TEXT SEGMENT:
#####
How am I using basic data work to ensure I am getting a good price on my trip.
It has been 4 years since my wife and I took some vacation in a sunny place. Last time, for our honeymoon, we spent some quality time in Mexico. We enjoyed 10 days in a very nice all-inclusive resort in Riviera Maya. Since then, a house, two kids, a new job and many other things. After some reflexion we decided that it was time to go back on the beach. So, next December (2019) we (my wife, our 3 years old, our 4 months old and I) will be heading to Riviera Maya once again.
Don’t worry, I am not turning my Data blog into a travel and lifestyle blog. I want to share with you how I am making sure I am getting the right price for the trip.
So here is where it is interesting, when we signed the contract this summer (in June) the contract said, if the price go down, I could, once, ask for a price match. Since the trip was +-6 months away, that looked like a very interesting feature. BTW, this is one of the factors that made us pick that travel company. To be upfront with the numbers, we paid 4317 CAD$ for the full family.
#####
INFORMATION PROVIDED:
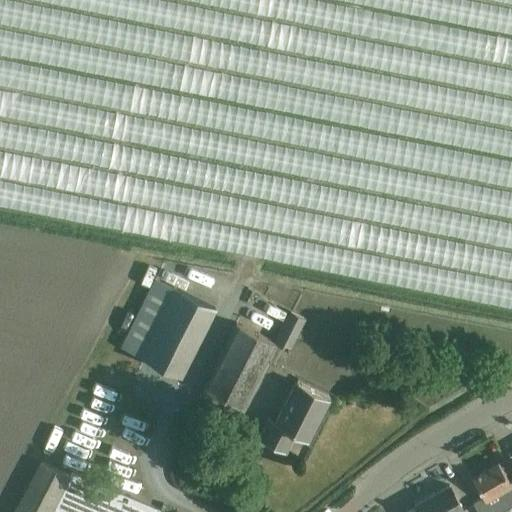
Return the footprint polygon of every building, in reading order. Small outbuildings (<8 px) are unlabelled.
[(216,308),(156,278),(154,277),(119,347),(181,378),(216,308)] [(242,408),(266,361),(275,343),(289,350),(305,318),(289,310),(273,341),(235,322),(202,387),(242,408)] [(164,384),(155,382),(150,402),(172,406),(178,378),(166,376),(164,384)] [(259,438),(285,452),(295,434),(308,441),(330,398),(296,381),(275,423),(268,419),(259,438)] [(51,511),(53,510),(56,511),(158,511),(160,507),(73,471),(70,475),(41,461),(14,511),(51,511)] [(511,481),(510,483),(498,462),(472,478),(484,498),(474,504),(478,511),(505,511),(511,508),(511,481)] [(460,511),(464,511),(449,485),(415,504),(419,511),(460,511)] [(180,511),(176,510),(162,503),(158,511),(180,511)]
#####
REQUEST 1: List everyone the travel-pricing post says will be heading to Riviera Maya next December.
REQUEST 2: Return the passage of the travel-pricing post starting with "How am I using" and going on through "for the trip.", copied word for word.

TASK RESULT 1:
- The writer's wife
- Their 3-year-old
- Their 4-month-old
- The writer

TASK RESULT 2:
How am I using basic data work to ensure I am getting a good price on my trip.
It has been 4 years since my wife and I took some vacation in a sunny place. Last time, for our honeymoon, we spent some quality time in Mexico. We enjoyed 10 days in a very nice all-inclusive resort in Riviera Maya. Since then, a house, two kids, a new job and many other things. After some reflexion we decided that it was time to go back on the beach. So, next December (2019) we (my wife, our 3 years old, our 4 months old and I) will be heading to Riviera Maya once again.
Don’t worry, I am not turning my Data blog into a travel and lifestyle blog. I want to share with you how I am making sure I am getting the right price for the trip.